Q: When you sell a duplex where you live in one unit and the other unit is a rental, do you have to do a 1031 tax-deferred exchange, or would part of the of the duplex be classified as a personal residence?
A: Under current tax laws, you may sell your principal residence and keep any profits
up to $250,000 per person ($500,000 for a married couple) tax-free.
You do not have to buy a replacement home of equal or greater value to avoid paying capital gains tax. But investment property owners remain subject to the capital gains tax on their property sale profits, unless they exchange the funds into another investment property.
In your case, your duplex is both your primary residence and an investment property. Therefore, from a tax standpoint, you must handle each portion of the property sale separately.
The portion of the duplex that is used for your residence can be sold tax-free, as long as you have owned the property for at least two years and your capital gain does not exceed $250,000 (or $500,000 for a married couple).
As I have explained in this column previously, you can also avoid paying capital gains tax on the rental portion of the duplex by using the Internal Revenue Code Section 1031 exchange procedures. These rules are very strict, and they must be followed to the letter, or your capital gains will become taxable.
To qualify for a 1031 tax-deferred exchange, you must purchase a replacement investment property of equal or greater value than the property you are selling.
In your case, the replacement investment property would have to be of equal or greater value than the investment portion of your duplex. For example, if your duplex sold for $500,000, with half of the value being allocated to the rental unit, you would have to purchase a replacement investment property that cost $250,000 or more to qualify for the exchange.
Another requirement is that the replacement property must be “like kind,” which means it is held for investment or use in a trade or business.
That does not mean that if you sell a duplex you have to buy another duplex.
You could replace the duplex with any kind of property, as long as it is held for investment or business use. For example, you could trade up from your duplex into a fourplex or a small apartment building, or you could buy a single family rental house or even raw land, as long as the purchase price of the replacement investment property is equal to or greater than one-half of the sales price of your duplex.
The time limit for completing a tax-deferred exchange is fairly short.
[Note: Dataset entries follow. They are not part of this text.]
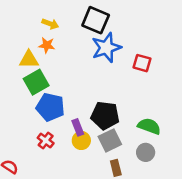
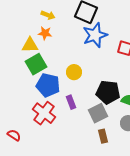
black pentagon: (105, 115) -> (108, 92), moved
red cross: (46, 140) -> (44, 113), size x1.6
yellow circle: (81, 140) -> (74, 72), moved

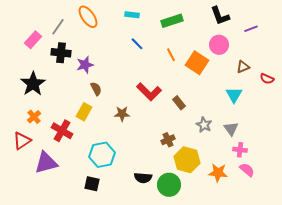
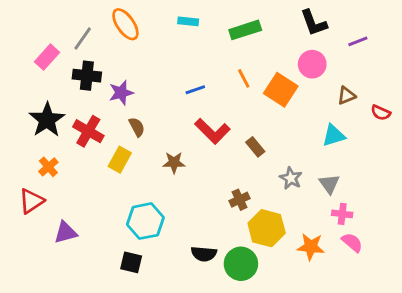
blue line: (137, 44) -> (195, 90), moved, turned -64
cyan triangle: (234, 95) -> (334, 135), turned 42
red cross: (62, 131) -> (88, 131), moved
purple triangle: (46, 163) -> (66, 232), size x0.7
You must identify the replacement investment property within 45 days of the closing date on the sale of your duplex and you must close on the purchase of replacement property within 180 days of the closing date on the “old” property.
That doesn’t allow a lot of time for shopping around.
Smart investors try to give themselves a little more breathing room by writing in a long escrow period on the sale of their investment property. For example, the purchase and sale agreement might state that the sale shall close 90 days after signing by all parties. That gives you an extra three months to locate an acceptable replacement investment property.
Another important 1031 exchange rule is that the seller cannot have any access to the cash proceeds from the sale of the investment property during the exchange period.
This is called “constructive receipt,” and even if the sellers don’t do anything with the money it is treated as taxable income regardless of whether they buy a replacement property.
To avoid this situation, cash from the sale of an investment property in a 1031 exchange is typically held by a neutral third party called an “exchange facilitator,” who then purchases the replacement investment property on behalf of the exchanger.
The exchange process gets more complicated when you combine investment and residential use in a single property, as in your case.
Before signing any agreements to buy or sell an investment property, be sure to consult a tax adviser and an exchange facilitator.
Too often I’ve heard sad stories of investment property sellers who could have saved thousands of dollars in capital gains tax if only they had taken the time to properly structure the transaction as a 1031 tax-deferred exchange before the sale. Once you sell the property and receive the cash, it’s too late to do a 1031 exchange because you have constructive receipt of the sale proceeds.